Asparagus-Potato Chartreuse with Lovage Oil
Source: https://www.oldenburger-professional.com/rcp_recipe/asparagus-potato-chartreuse-with-lovage-oil
Total time
120 Minutes
Difficulty
challenging
Ingredients
Quantity | Unit | Ingredient |
---|---|---|
For the green Asparagus: | ||
100 | spears Green asparagus | |
100 | ml | Canola oil, cold-pressed |
For the White Asparagus Stock: | ||
50 | spears White asparagus | |
100 | ml | Lime oil |
100 | g | Asparagus vinegar |
5000 | ml | Water |
Salt | ||
For the Cream of White Asparagus Soup: | ||
4500 | g | Asparagus stock (see above) |
4000 | ml | Oldenburger Whipping Cream Shani, 35% fat |
500 | ml | White port wine |
500 | ml | Noilly Prat vermouth |
1000 | ml | White wine |
Juice of half a lemon | ||
Salt | ||
For the mashed potatoes: | ||
2000 | g | Potatoes (all-purpose) |
400 | g | Olive oil |
Mace | ||
Salt | ||
For the Lovage Oil and Garnish: | ||
300 | g | Parsley leaves |
200 | g | Lovage |
1000 | ml | Canola oil |
10 | Dash of chili oil | |
Cubed green asparagus | ||
Croutons |
Preparation
Green Asparagus
Peel the asparagus, trim the spears to a length of 8 cm and then blanche them. Cut the bases into slices half a centimetre thick and set aside. Coat the tips with some canola oil and lightly salt them.
White Asparagus Stock
Peel the asparagus and cut into pieces 2 cm long. Place in salted water and bring to a boil, then remove from the heat and let steep for 30 minutes. Then pass it through a food mill to remove the fibre and combine it with the other ingredients.

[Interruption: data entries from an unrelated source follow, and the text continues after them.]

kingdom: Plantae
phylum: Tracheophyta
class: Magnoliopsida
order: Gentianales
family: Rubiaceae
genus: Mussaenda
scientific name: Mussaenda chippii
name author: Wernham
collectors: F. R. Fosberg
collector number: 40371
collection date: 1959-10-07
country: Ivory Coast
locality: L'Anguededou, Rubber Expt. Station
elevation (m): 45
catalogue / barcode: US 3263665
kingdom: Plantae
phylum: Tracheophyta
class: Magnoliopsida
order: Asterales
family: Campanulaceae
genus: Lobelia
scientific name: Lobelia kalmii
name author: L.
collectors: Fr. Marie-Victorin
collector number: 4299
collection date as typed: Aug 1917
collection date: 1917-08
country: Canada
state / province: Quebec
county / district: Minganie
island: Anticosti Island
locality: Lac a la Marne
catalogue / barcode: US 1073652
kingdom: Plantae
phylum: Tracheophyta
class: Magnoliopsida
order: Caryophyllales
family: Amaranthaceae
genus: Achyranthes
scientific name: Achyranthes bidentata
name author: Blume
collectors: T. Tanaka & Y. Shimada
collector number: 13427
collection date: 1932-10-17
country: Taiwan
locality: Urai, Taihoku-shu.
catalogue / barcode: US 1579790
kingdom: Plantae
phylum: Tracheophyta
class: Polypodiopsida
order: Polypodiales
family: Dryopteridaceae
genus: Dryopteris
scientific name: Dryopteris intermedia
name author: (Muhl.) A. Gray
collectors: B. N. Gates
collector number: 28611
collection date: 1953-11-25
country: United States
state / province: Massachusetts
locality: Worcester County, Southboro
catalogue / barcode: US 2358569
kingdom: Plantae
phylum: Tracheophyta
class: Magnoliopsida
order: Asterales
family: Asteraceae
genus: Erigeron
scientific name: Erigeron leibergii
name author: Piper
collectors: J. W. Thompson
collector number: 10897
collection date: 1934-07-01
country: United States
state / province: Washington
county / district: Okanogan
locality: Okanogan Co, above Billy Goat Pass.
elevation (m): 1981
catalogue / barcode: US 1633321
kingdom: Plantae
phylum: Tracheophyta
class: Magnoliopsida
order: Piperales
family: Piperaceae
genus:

Cream of White Asparagus Soup
Combine the port wine, Noilly Prat and white wine in a pot and reduce the mixture somewhat by heating. Add the asparagus stock and Oldenburger Whipping Cream, bring to a boil once, then add salt and lemon juice to taste. Pour the hot soup into a 500 ml iSi siphon. Attach one cartridge, shake well and keep warm.
Mashed Potatoes
Boil the peeled potatoes in salted water with some mace until done. Pour off the water, keeping part of it. Mash the potatoes together with the olive oil and salt, adding potato water as required.
Lovage Oil and Garnish
Blend the parsley, lovage oil and canola oil into an emulsion and heat to a temperature of 80°C, then season with salt and chili oil.
Preparation
Fill a tall, narrow ring mould with the mashed potatoes. Remove the mould and arrange the green asparagus spears upright around the potatoes, gently pressing them inward. Heat the chartreuse in the oven at 80°C, then transfer it to a plate and distribute green asparagus cubes on top. Spray on hot asparagus soup from the iSi charger, dribble on lovage oil, and finish by scattering croutons on top.